Your predictions don’t look right. In a time series model you should never have wiggles and dynamics in the average prediction unless you built them in, i.e. with seasonal components or AR terms. For a GRW, your best guess of tomorrow’s value is today’s value, so your predictions should be a straight line out from the last observed value, with increasing “cup shaped” variance as you move out from the observations in time (variance should be proportional to \sqrt{T + h})
To see this, here’s some math. The GRW model can be written:
y_{t+1} = y_t + \epsilon_{t+1}, \quad \epsilon_t \sim N(\mu, \sigma)
Important points:
- This is a so-called “Markov Process”, meaning that including information about past values does not improve your ability to forecast future values. Formally, \mathbb E [y_{t+1} | \{y_\tau\}_{\tau=0}^t] = \mathbb E [y_{t+1} | y_t], i.e. all that extra info is useless.
- The mean future prediction, then, is simply \mathbb E_t [y_{t+1}] = \mathbb E_t [y_t + \epsilon_{t+1}] = y_t + \mathbb E_t[\epsilon_{t+1}] = y_t + \mu
- Similarly, the forecast variance is just Var_t (y_{t+1}) = Var_t (y_t + \epsilon_t) = Var(\epsilon_t) = \sigma^2)
- By the “Law of Iterated Expectations”, all your best guesses about future values will boil down to only your knowledge today. It means that if we predict for time t+2, we’ll end up with \mathbb E_t [y_{t+2}] = \mathbb E_t [\mathbb E_t [y_{t+1}] + \epsilon_{t+2}] = \mathbb E_t[\mathbb E_t [y_t + \epsilon_{t+1}] + \epsilon_{t+2}] = y_t + \mathbb E_t [\mathbb E_t [\epsilon_{t+1}] + \epsilon_{t+2}]. The important point that the double expectation washes out, so you get \mathbb E_t [y_{t+2}] = y_t + 2\mu.
This generalizes to E_t [y_{t+h}] = y_t + h\mu, so your predicted mean should be the last observed value, plus a deterministic trend with slope \mu (0 in your case).
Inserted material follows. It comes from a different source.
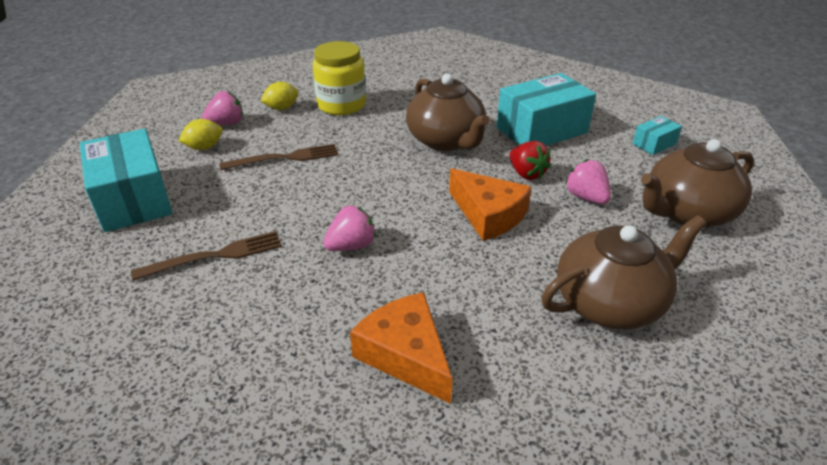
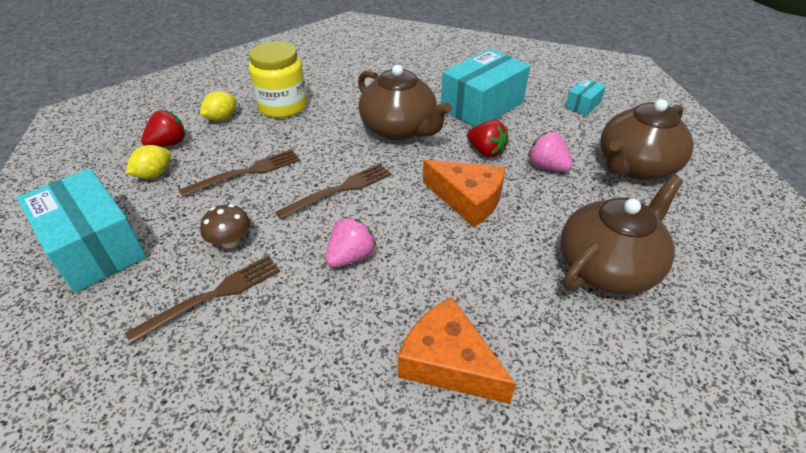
camera: 15 degrees left, 5 degrees up
(226, 124) = (168, 144): pink strawberry -> red strawberry
(248, 213) = (230, 241): none -> brown mushroom
(365, 186) = (340, 190): none -> brown fork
You can do the same thing for variance: Var_t (y_{t+2}) = Var_t(y_{t+1} + \epsilon_{t+2}) = Var_t(y_t + \epsilon_{t+1} + \epsilon_{t+2} The only important thing to know here is that variance is quadratic, so you can distribute it over addition, but little covariance babies pop out, as in Var(a + b) = Var(a) + Var(b) + 2 Cov(a, b). I appeal to Cov(\epsilon_t, \epsilon_s) = 0, \quad \forall t, s to ignore these, and you end up with: Var_t (y_{t+2}) = 2\sigma^2. So in general, the standard deviation of your prediction for y_{T+h} will be \sqrt{h} \cdot \sigma.
So far I’ve said nothing helpful about making predictions with your PyMC model… sorry about that. Basically, you want to sample from the posterior distribution over w[-1]
and ϵ
, construct a normal distribution centered on w[-1]
with standard error ϵ
, sample h values from this normal (where h is your forecast horizon) then take the cumsum to get your predictions. Do this a lot of times and you’ll get a nice cup shaped forecast distribution.
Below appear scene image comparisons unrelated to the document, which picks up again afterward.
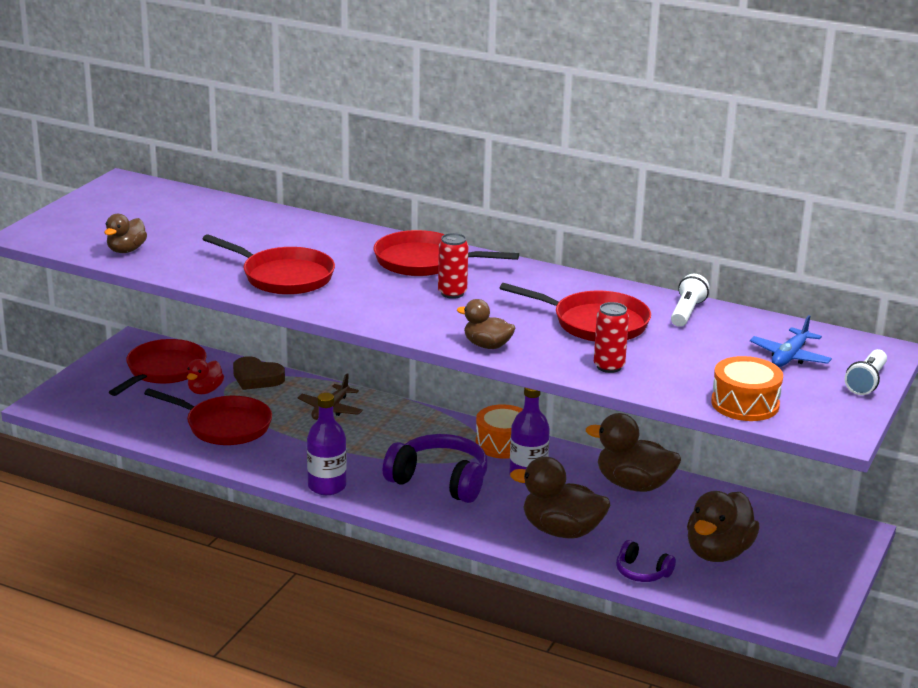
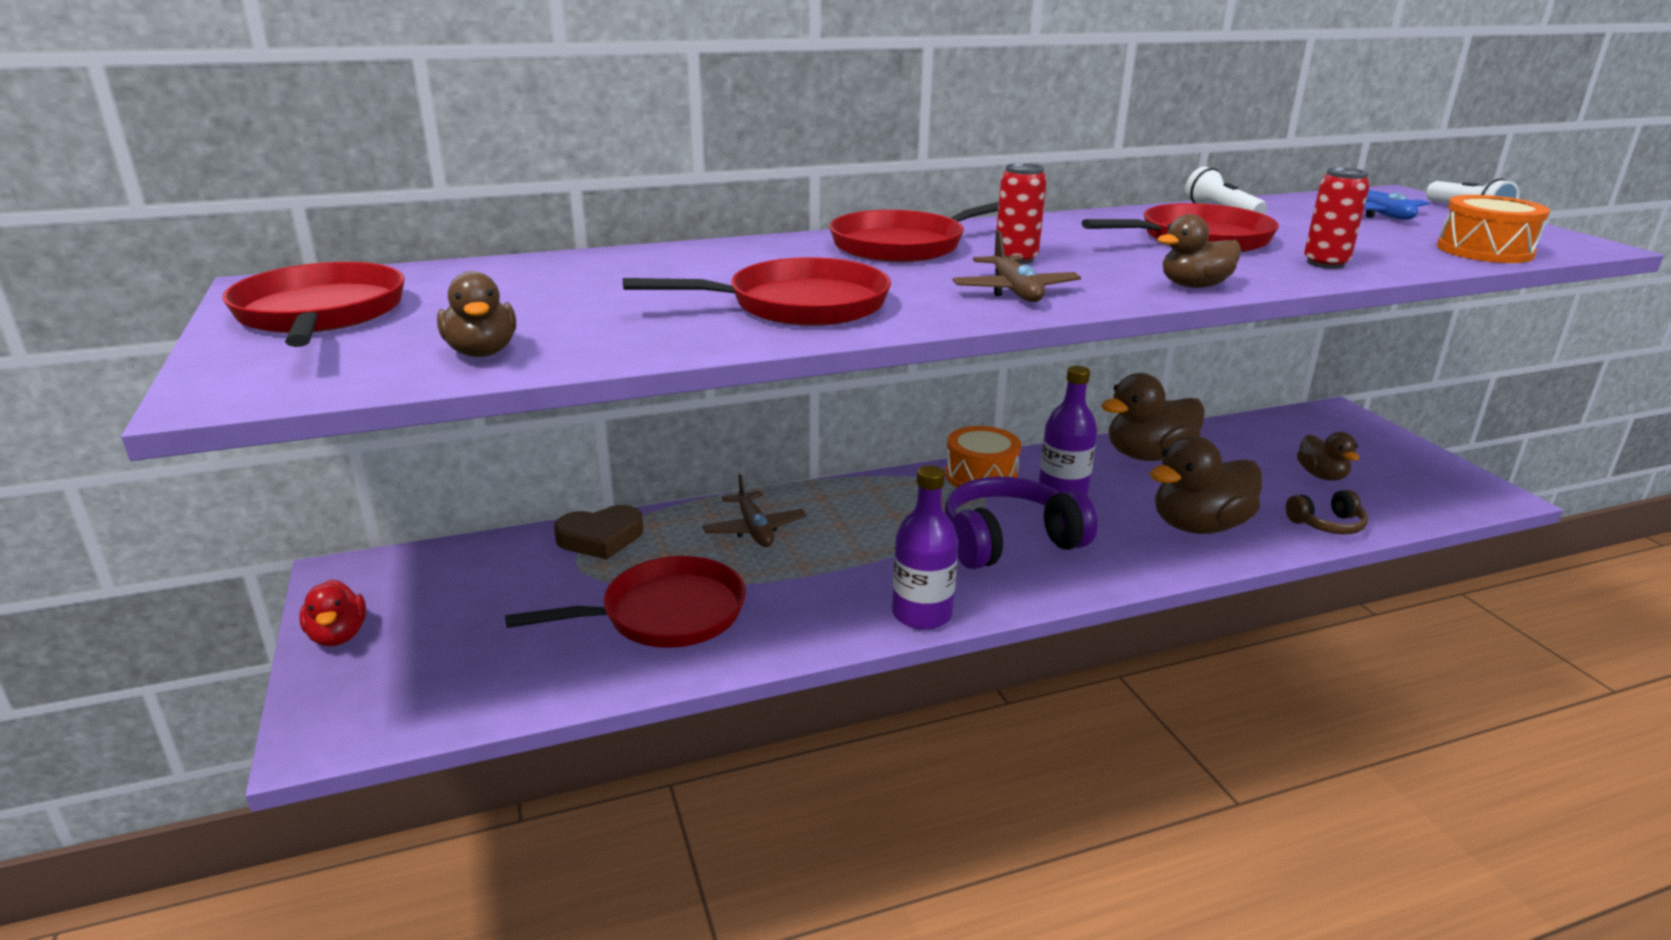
camera: 45 degrees left, 0 degrees up
(163, 370) = (453, 589): red pan -> red pan (321, 314)
(205, 391) = (559, 585): red duck -> red duck (338, 636)
(393, 310) = (1014, 291): none -> brown plane
(642, 572) = (1327, 525): purple headphones -> brown headphones
(718, 552) = (1321, 476): brown duck -> brown duck, size x0.57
You can also skip the hassle and just use the formulas derived above.
Here’s the first approach applied to the first time series in score
, starting after sampling the model you posted:
T = 50
h = 20
post = az.extract_dataset(trace)
# Note that the last prediction is *not* included in the cumsum, it is "x0", not the drift!
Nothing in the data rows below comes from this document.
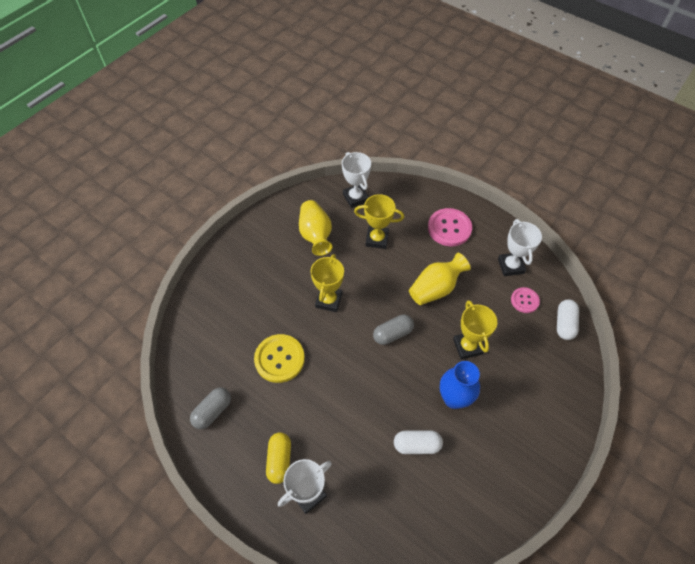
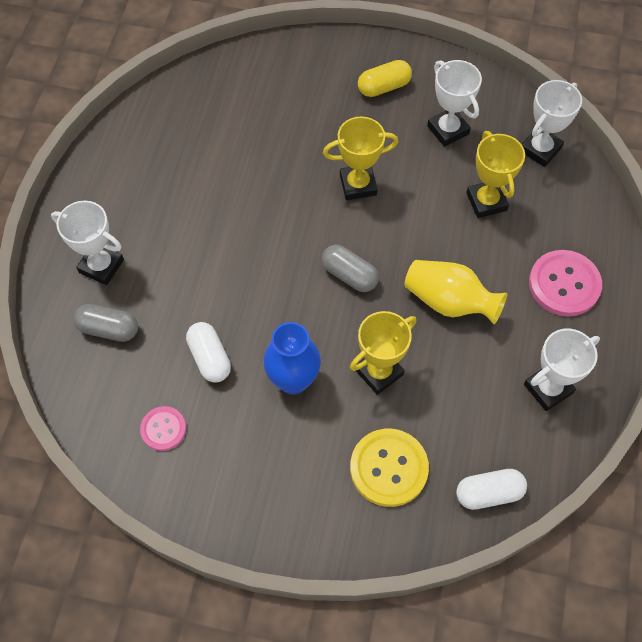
camera: 65 degrees right, 5 degrees up
(212, 411) = (154, 133): grey capsule -> grey capsule (109, 329)
(279, 359) = (250, 168): yellow button -> yellow button (389, 468)
(279, 460) = (127, 222): yellow capsule -> yellow capsule (384, 87)
(315, 235) = (448, 130): yellow vase -> white trophy
(524, 300) = (497, 425): pink button -> pink button (163, 429)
forecasts = preds.stack(sample = ['chain', 'draw']).values[0, -1, :] + (post['ϵ'].values[None, :] * rng.normal(size=(h, 2000))).cumsum(axis=0)
fig, ax = plt.subplots(figsize=(14,4), dpi=77)
ax.plot(preds.stack(sample = ['chain', 'draw'])[0, :, :], color='0.5', alpha=0.05)
ax.plot(preds.stack(sample = ['chain', 'draw']).mean(dim='sample').values[0, :], color='tab:blue')
ax.plot(score[0, :], color='k')
ax.plot(np.arange(T, T + h), forecasts, color='tab:green', alpha=0.1)
ax.plot(np.arange(T, T + h), forecasts.mean(axis=-1), color='k', ls='--')
plt.show()
As a general comment, you can always make out-of-sample predictions by just re-implementing your model in Numpy, using the posterior samples together with whatever data you wish. In this case it’s a bit opaque how the pieces fit together, but that’s all we’re doing.